We would subpoena the relevant police authorities for any accident reports, hoping to get information about speed and road conditions.
We would send interrogatories to or depose Christensen’s treating physician, asking him or her why he or she amputated Christensen’s leg, and why he or she amputated it mid-thigh instead of below the knee. We would ask whether delays in transporting him to a hospital or other conduct immediately after the accident (such as a misapplied tourniquet) made the amputation necessary, and what would have been necessary, in terms of the immediate injury or the following pre-hospital treatment, to save his leg.
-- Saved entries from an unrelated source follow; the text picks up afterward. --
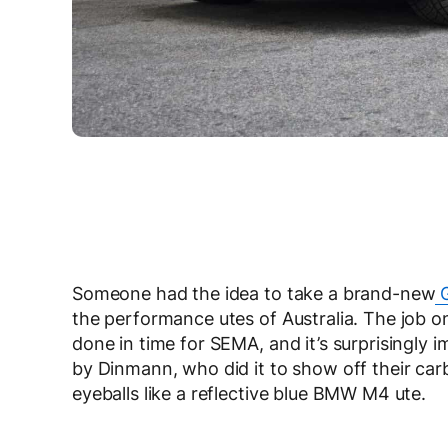
Someone had the idea to take a brand-new
G
the performance utes of Australia. The job o
done in time for SEMA, and it’s surprisingly i
by Dinmann, who did it to show off their carb
eyeballs like a reflective blue BMW M4 ute.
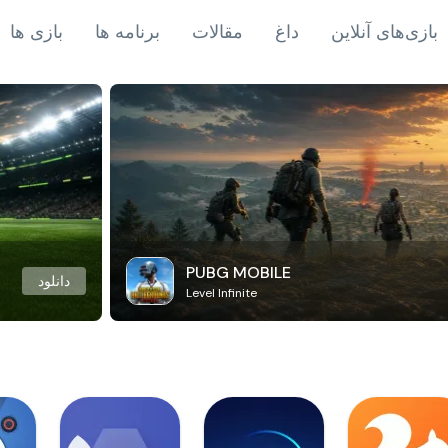
بازی ها
برنامه ها
مقالات
داغ
بازی‌های آنلاین
PUBG MOBILE
دانلود
Level Infinite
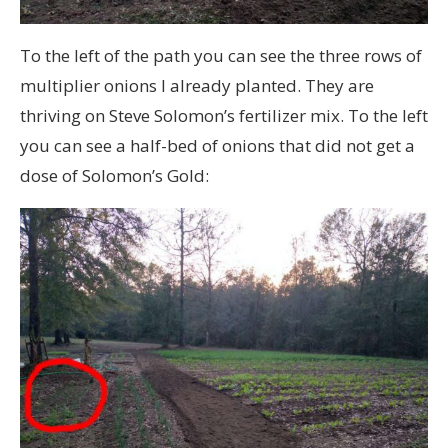
To the left of the path you can see the three rows of
multiplier onions I already planted. They are
thriving on Steve Solomon’s fertilizer mix. To the left
you can see a half-bed of onions that did not get a
dose of Solomon’s Gold:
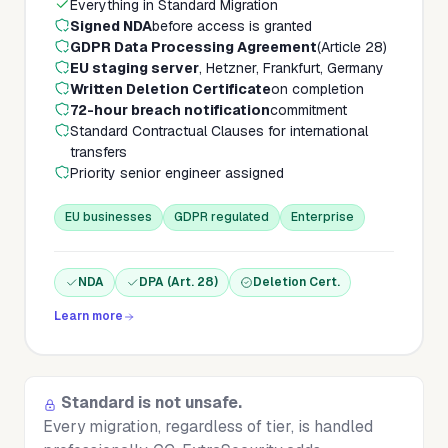
Everything in Standard Migration
Signed NDA
before access is granted
GDPR Data Processing Agreement
(Article 28)
EU staging server
, Hetzner, Frankfurt, Germany
Written Deletion Certificate
on completion
72-hour breach notification
commitment
Standard Contractual Clauses for international
transfers
Priority senior engineer assigned
EU businesses
GDPR regulated
Enterprise
NDA
DPA (Art. 28)
Deletion Cert.
Learn more
Standard is not unsafe.
Every migration, regardless of tier, is handled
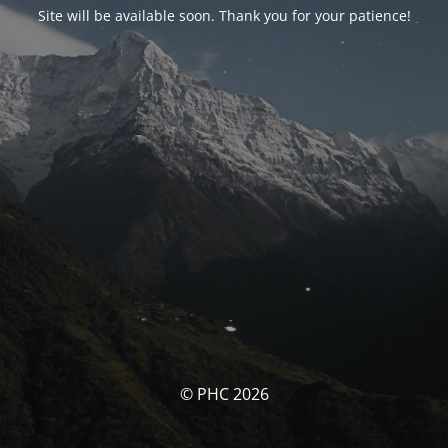
Site will be available soon. Thank you for your patience!
© PHC 2026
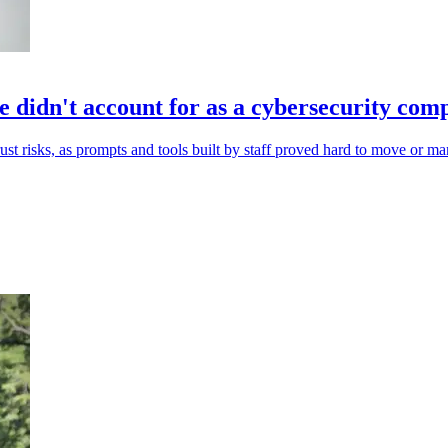
 didn't account for as a cybersecurity co
st risks, as prompts and tools built by staff proved hard to move or m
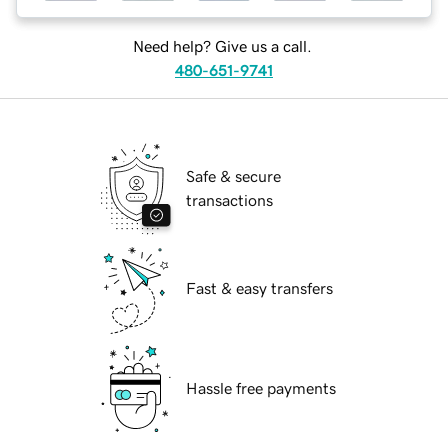
Need help? Give us a call.
480-651-9741
Safe & secure
transactions
Fast & easy transfers
Hassle free payments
We would drill the treating phytsician on his or her qualifications to make an appropriate diagnosis and to proceed with such draconian surgery rather than seeking advice from more experienced specialists. The purpose would be to determine whether there might have been supervening causes for his injury.
We would serve Christensen with Rule 34 requests for production of any videos or photographs showing Christensen after the accident, including, but not limited to those portraying him engaging in athletic activities and/or talking about or illustrating the effect of his injuries. Ideally, they would portray him as a sports star, even after his accident. The purpose would be to undermine his claim for damages.